## Exercise description
From the entries below, return exactly the lines beginning at the one that contains "M44,66L268,200L937,593" and ending at the one that contains "M2271,1450L2326,1534", both of them included, and only those lines.

## Supplied records

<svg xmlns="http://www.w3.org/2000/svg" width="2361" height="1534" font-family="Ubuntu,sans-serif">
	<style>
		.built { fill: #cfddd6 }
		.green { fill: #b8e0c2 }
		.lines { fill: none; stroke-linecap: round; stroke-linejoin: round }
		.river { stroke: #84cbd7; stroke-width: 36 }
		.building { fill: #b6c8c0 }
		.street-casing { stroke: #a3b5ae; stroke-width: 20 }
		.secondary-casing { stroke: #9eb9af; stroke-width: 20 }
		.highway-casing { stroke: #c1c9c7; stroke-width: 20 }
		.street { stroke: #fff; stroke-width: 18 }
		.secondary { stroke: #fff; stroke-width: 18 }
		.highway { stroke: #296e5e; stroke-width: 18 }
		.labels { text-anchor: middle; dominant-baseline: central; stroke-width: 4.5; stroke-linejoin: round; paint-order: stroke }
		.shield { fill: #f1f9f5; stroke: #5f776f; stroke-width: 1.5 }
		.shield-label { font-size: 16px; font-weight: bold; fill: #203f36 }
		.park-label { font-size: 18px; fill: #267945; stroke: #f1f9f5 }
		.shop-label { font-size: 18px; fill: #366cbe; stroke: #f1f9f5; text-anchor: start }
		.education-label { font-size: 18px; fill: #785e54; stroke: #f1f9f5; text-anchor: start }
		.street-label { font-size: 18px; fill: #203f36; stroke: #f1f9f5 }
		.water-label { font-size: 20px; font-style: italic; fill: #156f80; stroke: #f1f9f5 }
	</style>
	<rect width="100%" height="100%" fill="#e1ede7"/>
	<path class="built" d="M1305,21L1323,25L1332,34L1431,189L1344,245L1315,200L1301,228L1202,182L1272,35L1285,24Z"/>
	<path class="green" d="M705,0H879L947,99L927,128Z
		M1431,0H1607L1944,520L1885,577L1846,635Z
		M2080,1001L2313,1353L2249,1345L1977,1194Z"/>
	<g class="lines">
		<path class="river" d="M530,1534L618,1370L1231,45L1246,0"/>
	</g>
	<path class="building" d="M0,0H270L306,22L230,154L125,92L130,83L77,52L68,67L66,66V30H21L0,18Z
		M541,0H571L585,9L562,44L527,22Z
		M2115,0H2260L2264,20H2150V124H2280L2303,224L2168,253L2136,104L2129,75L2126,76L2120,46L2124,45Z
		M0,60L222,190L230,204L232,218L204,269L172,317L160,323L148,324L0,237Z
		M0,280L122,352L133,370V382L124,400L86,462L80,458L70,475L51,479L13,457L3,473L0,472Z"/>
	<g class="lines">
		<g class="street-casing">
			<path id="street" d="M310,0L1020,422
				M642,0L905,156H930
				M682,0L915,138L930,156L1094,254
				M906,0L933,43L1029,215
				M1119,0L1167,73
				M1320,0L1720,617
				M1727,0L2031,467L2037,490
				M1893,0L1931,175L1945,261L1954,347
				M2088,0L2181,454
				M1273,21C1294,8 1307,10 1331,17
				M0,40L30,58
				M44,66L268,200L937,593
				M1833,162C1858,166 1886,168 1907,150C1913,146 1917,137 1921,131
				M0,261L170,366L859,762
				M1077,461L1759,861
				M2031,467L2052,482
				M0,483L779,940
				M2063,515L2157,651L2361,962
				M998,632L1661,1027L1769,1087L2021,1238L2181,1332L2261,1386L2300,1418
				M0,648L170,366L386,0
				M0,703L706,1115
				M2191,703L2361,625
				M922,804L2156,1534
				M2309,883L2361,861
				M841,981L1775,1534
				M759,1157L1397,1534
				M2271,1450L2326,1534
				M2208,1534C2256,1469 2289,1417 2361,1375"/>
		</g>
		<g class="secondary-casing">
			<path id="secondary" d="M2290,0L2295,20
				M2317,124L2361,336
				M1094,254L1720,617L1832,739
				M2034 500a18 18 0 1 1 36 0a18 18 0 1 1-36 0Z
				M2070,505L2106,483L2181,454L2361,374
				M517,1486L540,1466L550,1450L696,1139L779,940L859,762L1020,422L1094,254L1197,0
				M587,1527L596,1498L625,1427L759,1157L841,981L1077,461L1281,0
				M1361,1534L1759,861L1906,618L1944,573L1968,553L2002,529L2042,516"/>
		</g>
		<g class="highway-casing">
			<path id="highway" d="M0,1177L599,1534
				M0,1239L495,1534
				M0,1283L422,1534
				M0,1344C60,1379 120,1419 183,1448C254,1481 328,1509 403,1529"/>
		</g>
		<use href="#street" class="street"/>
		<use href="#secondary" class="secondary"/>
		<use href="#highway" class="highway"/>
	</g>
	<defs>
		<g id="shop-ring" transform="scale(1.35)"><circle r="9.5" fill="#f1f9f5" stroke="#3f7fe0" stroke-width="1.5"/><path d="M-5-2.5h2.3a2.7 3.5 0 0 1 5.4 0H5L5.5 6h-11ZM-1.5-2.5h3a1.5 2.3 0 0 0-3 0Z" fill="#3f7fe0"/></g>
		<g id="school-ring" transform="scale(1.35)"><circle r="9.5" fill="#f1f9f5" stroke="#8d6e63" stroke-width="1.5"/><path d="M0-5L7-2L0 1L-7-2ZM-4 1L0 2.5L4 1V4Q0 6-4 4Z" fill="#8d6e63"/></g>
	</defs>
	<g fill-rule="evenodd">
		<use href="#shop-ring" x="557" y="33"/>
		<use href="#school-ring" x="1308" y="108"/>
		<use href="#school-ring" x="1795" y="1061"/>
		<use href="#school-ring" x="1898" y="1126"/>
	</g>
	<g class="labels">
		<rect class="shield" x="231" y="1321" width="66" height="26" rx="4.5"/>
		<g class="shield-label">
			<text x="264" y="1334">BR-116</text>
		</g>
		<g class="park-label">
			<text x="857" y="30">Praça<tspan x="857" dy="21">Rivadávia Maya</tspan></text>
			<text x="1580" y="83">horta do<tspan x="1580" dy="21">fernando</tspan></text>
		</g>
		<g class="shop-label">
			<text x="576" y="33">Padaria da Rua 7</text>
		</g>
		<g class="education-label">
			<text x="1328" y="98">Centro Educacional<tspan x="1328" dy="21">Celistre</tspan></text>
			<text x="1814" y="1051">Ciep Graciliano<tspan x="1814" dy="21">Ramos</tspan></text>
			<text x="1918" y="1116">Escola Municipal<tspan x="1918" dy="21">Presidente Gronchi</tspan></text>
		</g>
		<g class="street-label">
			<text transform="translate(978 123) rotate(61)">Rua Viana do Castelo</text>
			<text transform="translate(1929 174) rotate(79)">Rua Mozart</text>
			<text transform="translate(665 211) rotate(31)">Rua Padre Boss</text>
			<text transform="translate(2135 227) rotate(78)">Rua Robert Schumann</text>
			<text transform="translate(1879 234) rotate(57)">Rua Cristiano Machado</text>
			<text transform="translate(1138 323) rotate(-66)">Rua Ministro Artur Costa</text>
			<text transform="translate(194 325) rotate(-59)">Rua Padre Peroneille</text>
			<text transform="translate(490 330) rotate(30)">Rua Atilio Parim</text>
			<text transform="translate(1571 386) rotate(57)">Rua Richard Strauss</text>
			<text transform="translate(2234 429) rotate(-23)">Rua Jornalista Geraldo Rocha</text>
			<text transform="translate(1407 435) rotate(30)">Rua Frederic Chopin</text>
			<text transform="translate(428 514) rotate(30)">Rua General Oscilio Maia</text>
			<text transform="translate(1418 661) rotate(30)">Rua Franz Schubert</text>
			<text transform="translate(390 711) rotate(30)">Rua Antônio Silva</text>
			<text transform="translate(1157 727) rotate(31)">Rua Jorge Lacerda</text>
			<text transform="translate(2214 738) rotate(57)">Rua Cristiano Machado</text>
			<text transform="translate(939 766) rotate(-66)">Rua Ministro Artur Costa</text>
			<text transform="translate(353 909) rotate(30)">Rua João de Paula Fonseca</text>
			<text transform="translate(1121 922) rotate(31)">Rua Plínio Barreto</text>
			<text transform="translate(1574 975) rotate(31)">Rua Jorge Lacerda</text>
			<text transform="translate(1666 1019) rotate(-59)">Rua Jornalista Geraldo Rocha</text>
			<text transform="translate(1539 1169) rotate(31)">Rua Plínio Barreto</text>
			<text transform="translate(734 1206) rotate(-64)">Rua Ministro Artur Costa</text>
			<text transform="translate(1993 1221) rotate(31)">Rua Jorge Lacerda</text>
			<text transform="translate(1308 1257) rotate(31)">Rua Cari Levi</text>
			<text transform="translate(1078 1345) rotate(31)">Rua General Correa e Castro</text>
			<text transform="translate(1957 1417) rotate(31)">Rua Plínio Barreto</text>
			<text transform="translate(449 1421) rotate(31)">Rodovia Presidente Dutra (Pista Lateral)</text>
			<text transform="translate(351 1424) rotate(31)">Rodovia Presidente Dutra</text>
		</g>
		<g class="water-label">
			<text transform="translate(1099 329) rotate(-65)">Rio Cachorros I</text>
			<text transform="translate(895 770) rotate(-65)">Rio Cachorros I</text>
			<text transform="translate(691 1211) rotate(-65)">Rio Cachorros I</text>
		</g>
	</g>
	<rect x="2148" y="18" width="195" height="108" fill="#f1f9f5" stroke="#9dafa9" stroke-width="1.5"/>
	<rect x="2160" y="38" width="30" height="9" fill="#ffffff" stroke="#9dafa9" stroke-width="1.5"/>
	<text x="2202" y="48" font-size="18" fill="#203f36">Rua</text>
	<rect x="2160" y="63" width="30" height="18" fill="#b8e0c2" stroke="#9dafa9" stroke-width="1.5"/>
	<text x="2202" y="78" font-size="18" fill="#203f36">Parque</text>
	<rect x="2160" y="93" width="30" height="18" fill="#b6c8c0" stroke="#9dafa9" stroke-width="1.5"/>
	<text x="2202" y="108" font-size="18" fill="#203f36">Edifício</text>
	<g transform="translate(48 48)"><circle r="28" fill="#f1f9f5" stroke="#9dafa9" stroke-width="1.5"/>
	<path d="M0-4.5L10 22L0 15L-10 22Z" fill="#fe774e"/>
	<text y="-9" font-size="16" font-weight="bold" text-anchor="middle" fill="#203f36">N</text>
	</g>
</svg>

## Completed exercise
				M44,66L268,200L937,593
				M1833,162C1858,166 1886,168 1907,150C1913,146 1917,137 1921,131
				M0,261L170,366L859,762
				M1077,461L1759,861
				M2031,467L2052,482
				M0,483L779,940
				M2063,515L2157,651L2361,962
				M998,632L1661,1027L1769,1087L2021,1238L2181,1332L2261,1386L2300,1418
				M0,648L170,366L386,0
				M0,703L706,1115
				M2191,703L2361,625
				M922,804L2156,1534
				M2309,883L2361,861
				M841,981L1775,1534
				M759,1157L1397,1534
				M2271,1450L2326,1534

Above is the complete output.